23. La Corte ricorda di avere già concluso, dopo esame di un motivo di appello identico a quello presentato dal richiedente, alla violazione dell’articolo 1 del Protocollo no 1, stimando che, senza il versamento di una somma ragionevolmente in rapporto col valore del bene, una privazione di proprietà costituiva normalmente un attentato eccessivo, e che una mancanza totale di indennizzo potrebbe giustificarsi sul terreno dell’articolo 1 del Protocollo no 1 solo in circostanze eccezionali (Turgut ed altri, precitata, §§ 86-93). Nello specifico, rileva che il richiedente non ha ricevuto in compenso nessun indennizzo del trasferimento di proprietà del suo bene al Tesoro pubblico e che il Governo non ha fornito nessuno fatto né argomento convincente da poter condurre ad una conclusione differente (Turgut ed altri, precitata, § 92).
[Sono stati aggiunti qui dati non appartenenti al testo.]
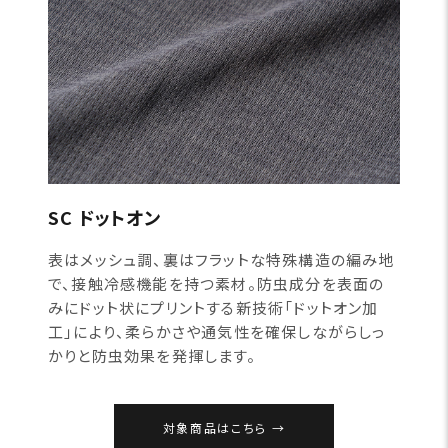
SC ドットオン
表はメッシュ調、裏はフラットな特殊構造の編み地
で、接触冷感機能を持つ素材。防虫成分を表面の
みにドット状にプリントする新技術「ドットオン加
工」により、柔らかさや通気性を確保しながらしっ
かりと防虫効果を発揮します。
対象商品はこちら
24. Pertanto, c’è stata violazione dell’articolo 1 del Protocollo no 1
II. SULL’APPLICAZIONE DELL’ARTICOLO 41 DELLA CONVENZIONE
25. Il richiedente richiede 60 000 TRL, circa 28 570 EUR, per danno patrimoniale. Nessuna altra richiesta è stata formulata.
26. Il Governo invita la Corte a respingere questa richiesta che giudica senza fondamento.
27. Alla luce della sua giurisprudenza in materia, la Corte considera che il richiedente ha subito un danno patrimoniale certo. Stima quindi appropriato fissare una somma forfetaria. Avuto riguardo alle informazione di cui dispone e deliberando in equità, la Corte giudica ragionevole accordare al richiedente la somma di 10 000 EUR per danno patrimoniale, più ogni importo che può essere dovuto a titolo di imposta su questa somma, abbinata ad interessi moratori ad un tasso uguale a quello della facilità di prestito marginale della Banca centrale europea, aumentato di tre punti percentuale.
PER QUESTI MOTIVI, LA CORTE, ALL’UNANIMITÀ,
1. Dichiara la richiesta ammissibile;
2. Stabilisce che c’è stata violazione dell’articolo 1 del Protocollo no 1;
3. Stabilisce
a) che lo stato convenuto deve versare al richiedente, nei tre mesi a contare dal giorno in cui la sentenza sarà diventata definitiva in virtù dell’articolo 44 § 2 della Convenzione (10 000 EUR, diecimila euro) per danno patrimoniale, più ogni importo che può essere dovuto a titolo di imposta, da convertire in lire turche al tasso applicabile in data dell’ordinamento;
b) che a contare dalla scadenza di suddetto termine e fino al versamento, questo importo sarà da aumentare di un interesse semplice ad un tasso uguale a quello della facilità di prestito marginale della Banca centrale europea applicabile durante questo periodo, aumentato di tre punti percentuale;
4. Respinge la domanda di soddisfazione equa per il surplus.
Fatto in francese, poi comunicato per iscritto il 26 gennaio 2010, in applicazione dell’articolo 77 §§ 2 e 3 dell’ordinamento.